DVD d'Opéra : Orphée aux enfers au Festival de Salzbourg

Offenbach Orphee aux Enfers

  • Jacques Offenbach : Orphée aux enfers. Opéra-bouffon en deux actes et quatre tableaux (version mixte 1858/1874). Livret d'Hector Crémieux & Ludovic Halévy
  • Anne Sofie von Otter (L'Opinion publique), Kathryn Lewek (Eurydice), Joel Prieto (Orphée), Marcel Beekman (Aristée/Pluton), Martin Winkler (Jupiter), Léa Desandre (Vénus), Nadine Weissmann (Cupidon), Frances Pappas (Junon), Rafal Pawnuk (Mars), Vasilia Berzhanskaya (Diane), Peter Renz (Mercure)
  • Max Hopp (John Styx)
  • Vocalconsort Berlin, David Cavelius, chef de chœurs
  • Wiener Philharmoniker, dir. Enrique Mazzola
  • Mise en scène : Barrie Kosky
  • Décors : Rufus Didwiszus
  • Costumes : Victoria Behr
  • Lumières : Franck Evin
  • Chorégraphie : Otto Pichler,
  • Dramaturgie : Susanna Goldberg
  • Production du Salzburger Festspiele 2019, enregistré live à la Haus für Mozart, août 2019
  • Video Director : Michael Beyer
  • 1 DVD Unitel Edition : 803008 (Distribution : Distrart Distribution)
  • Durée du DVD : 140 min
  • Note technique : etoile orangeetoile orangeetoile orangeetoile orangeetoile grise (4/5)

Voici la captation live de l'iconoclaste production d'Orphée aux enfers donnée au Festival de Salzbourg à l'été 2019. En ces temps de disette, un tel étalage de luxe fait presque figure d'ovni. C'est que la régie de Barrie Kosky voit grand et ose le maximum, mettant dans sa poche un public ravi de pouvoir s'amuser tant. Peut-être aux dépens du pauvre Opéra-Bouffon d'Offenbach, dont le film révèle souvent crûment combien il est malmené jusqu'à l'excès.

LA SUITE APRÈS LA PUB

Les impressions, partagées entre admiration et frustration pour cet étonnant spectacle, ressenties en salle se confirment au visionnage du film. Et d'abord la formidable mise en place d'une régie pour le moins foisonnante. La prise de vues montre une sorte de perfection comme savent en produire les scènes nord-américaines. On pense aux revues new-yorkaises où pas un cheveu ne dépasse.

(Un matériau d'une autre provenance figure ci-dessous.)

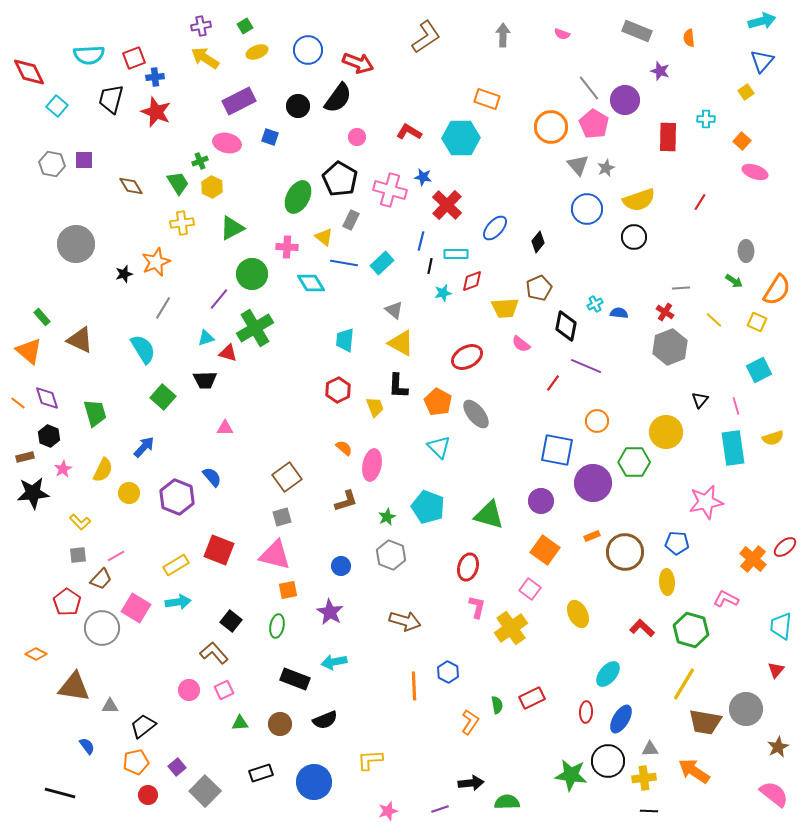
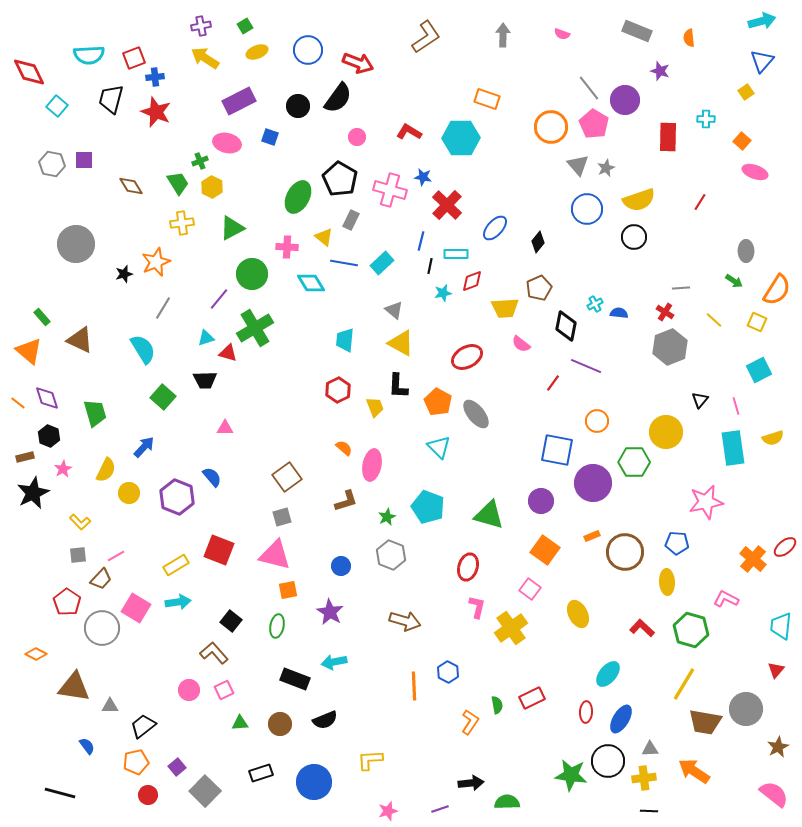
yellow semicircle at (103, 470): moved 3 px right
black star at (33, 493): rotated 20 degrees counterclockwise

Les scènes d'ensemble font étalage de détails cocasses et d'une débauche de traits plus hilarants les uns que les autres. Ainsi de l'apparition de l’essaim d'abeilles dansées du berger Aristée, alignées au quart de poil comme les rockettes de Manhattan. Et surtout de l'ensemble des dieux à l'Olympe, où dès le lever du rideau, l'on découvre un tableau finement léché, sorte d'arrêt sur image, traversé pourtant d'un léger mouvement lorsque chaque saccade de musique se traduit par un léger soubresaut dans une ambiance par ailleurs léthargique. Chacun des dieux se voit portraituré de façon parodique. Bien sûr, le roi d'entre eux, Jupiter, capte-t-il à lui seul tous les regards tant ses mimiques sont peaufinées jusqu'au dernier degré de précision, comme il en est de son maquillage que la caméra se plaît à détailler à l'envi. Le personnage de Pluton ne le cède en rien question détails, parangon de drôlerie. Les échanges entre les deux combinent au centuple une telle sophistication. Et les divers rebondissements durant cette scène sont autant de morceaux d'anthologie, jusqu'à une bacchanale finale réglée comme du papier à musique. Il en va de même du dernier tableau, aux enfers cette fois, où chorégraphie et direction d'acteurs, là encore millimétrée en un tout indissociable, sont couronnées par des galipettes de french cancan, où l'on va jusqu'à reconnaître chez ces dames/hommes protées de la jambe écartée, autant de figures de la Goulue de Bruant. On ajoutera au chapitre des lauriers, la magnificence des costumes, les uns hauts en couleurs criardes, les autres dans un camaïeu pastel, chez les choristes en particulier, d'une réelle beauté plastique.

orphee aux enfers 2
Acte I, Joel Prieto (Orphée), Max Hopp (John Styx), Kathryn Lewek (Eurydice) ©SF/Monika Rittershaus

On ne saurait donc nier le formidable achèvement d'un spectacle misant avant tout sur l'aspect théâtral, comme Barrie Kosky sait en imaginer. Mais au prix de bien des libertés. Ainsi de ce qui le caractérise sans doute le plus fondamentalement, savoir le parti de faire du personnage de John Styx, secondaire dans l'intrigue, une sorte de clé de lecture au sens premier du terme, puisqu'il double à peu près tous les protagonistes dans les dialogues, délivrant leur texte en allemand, sans doute dans un souci de bonne compréhension de l'intrigue par le public germaniste. Ce qui passe par une réécriture de quelques didascalies et partant, des dialogues précisément. Et déplace aussi le curseur dramaturgique au point d'en faire la figure essentielle du show. Le film adopte une manière astucieuse de montrer ses diverses facéties, et il faut bien le dire son étonnante maîtrise, en divisant souvent l'écran en deux, pour donner à voir simultanément ses propres mimiques et celles du personnage singé.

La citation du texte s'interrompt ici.